Way 1: A single row for each user containing userid and tab1-tab10 as int columns.
The advantage of this system is that the query to get a single row by userid is very fast while the disadvantage is that the ’empty’ columns take up space. Another disadvantage is that when I needed to add a new tab, I would have to re-org the entire table which could be tedious if there are millions of records. But this wouldn’t happen very often.
Way 2: A single row contains userid and tabid and that is all. There would be up to 10 rows per user.
The advantage of this system is easy sharding or other mechanism for optimized storage and no wasted space. Rows only exist when necessary. The disadvantage is up to 10 rows must be read every time I access a record. If these rows are scattered, they may be slower to access or maybe faster, depending on how they were stored?
My programmer side is leaning towards Way 1 while my big data side is leaning towards Way 2.

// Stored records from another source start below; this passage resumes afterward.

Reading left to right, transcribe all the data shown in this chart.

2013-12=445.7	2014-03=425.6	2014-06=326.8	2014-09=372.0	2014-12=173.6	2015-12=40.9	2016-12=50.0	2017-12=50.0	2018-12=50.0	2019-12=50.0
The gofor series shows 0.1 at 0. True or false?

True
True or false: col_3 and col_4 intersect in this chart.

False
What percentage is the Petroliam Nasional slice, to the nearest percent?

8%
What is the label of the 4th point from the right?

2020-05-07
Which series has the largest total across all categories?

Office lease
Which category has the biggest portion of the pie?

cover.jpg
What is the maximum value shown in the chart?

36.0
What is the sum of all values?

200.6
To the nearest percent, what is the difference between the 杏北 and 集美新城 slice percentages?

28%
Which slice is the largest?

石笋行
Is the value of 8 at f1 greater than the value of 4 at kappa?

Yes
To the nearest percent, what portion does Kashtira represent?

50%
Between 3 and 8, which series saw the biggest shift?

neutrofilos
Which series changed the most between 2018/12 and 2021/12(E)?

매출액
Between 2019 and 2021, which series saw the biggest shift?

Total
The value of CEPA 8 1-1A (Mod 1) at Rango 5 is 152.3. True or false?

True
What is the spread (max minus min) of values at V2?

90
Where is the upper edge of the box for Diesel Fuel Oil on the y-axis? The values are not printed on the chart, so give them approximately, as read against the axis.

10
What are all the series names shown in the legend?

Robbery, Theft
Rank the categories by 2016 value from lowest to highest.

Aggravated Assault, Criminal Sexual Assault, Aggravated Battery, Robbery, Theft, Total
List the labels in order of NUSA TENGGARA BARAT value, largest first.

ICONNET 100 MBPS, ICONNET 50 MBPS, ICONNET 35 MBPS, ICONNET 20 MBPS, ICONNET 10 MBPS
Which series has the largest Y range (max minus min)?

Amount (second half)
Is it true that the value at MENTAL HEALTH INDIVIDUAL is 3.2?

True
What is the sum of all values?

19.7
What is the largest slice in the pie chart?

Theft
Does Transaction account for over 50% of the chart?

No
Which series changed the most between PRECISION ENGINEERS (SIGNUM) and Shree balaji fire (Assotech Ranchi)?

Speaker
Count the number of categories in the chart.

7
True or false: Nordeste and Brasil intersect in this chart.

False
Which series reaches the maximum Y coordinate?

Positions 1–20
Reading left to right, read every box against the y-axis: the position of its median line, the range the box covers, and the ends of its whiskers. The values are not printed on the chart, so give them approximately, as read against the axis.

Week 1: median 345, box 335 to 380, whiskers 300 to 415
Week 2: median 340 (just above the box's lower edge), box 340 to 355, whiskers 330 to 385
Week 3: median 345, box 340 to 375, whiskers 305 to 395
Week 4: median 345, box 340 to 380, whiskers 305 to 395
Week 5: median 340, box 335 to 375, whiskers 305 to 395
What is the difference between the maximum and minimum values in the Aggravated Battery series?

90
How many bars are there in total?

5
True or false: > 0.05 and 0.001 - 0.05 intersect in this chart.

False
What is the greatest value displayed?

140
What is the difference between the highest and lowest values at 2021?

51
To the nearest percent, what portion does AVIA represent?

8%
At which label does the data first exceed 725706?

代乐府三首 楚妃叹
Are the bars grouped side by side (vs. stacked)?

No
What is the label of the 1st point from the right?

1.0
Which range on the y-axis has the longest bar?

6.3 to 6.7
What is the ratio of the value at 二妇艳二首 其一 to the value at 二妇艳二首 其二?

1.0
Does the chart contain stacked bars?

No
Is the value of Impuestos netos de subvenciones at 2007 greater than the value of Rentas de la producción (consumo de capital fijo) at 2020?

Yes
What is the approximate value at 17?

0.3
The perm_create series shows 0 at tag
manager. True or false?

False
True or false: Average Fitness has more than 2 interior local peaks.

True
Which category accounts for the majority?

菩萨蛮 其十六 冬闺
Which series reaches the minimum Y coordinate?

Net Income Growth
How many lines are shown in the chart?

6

Which would you choose? Why?
Premature optimization, and all that…
Option 1 may seem “easier”, but you’ve already identified the major downside – extensibility is a huge pain.
I also really doubt that it would be faster than option 2 – databases are pretty much designed specifically to find related bits of data, and finding 10 records rather than 1 record is almost certainly not going to make a difference you can measure.
“Scattered” records don’t really matter, the database uses indices to be able to retrieve data really quickly, regardless of their physical location.
This does, of course, depend on using indices for foreign keys, as @Barmar comments.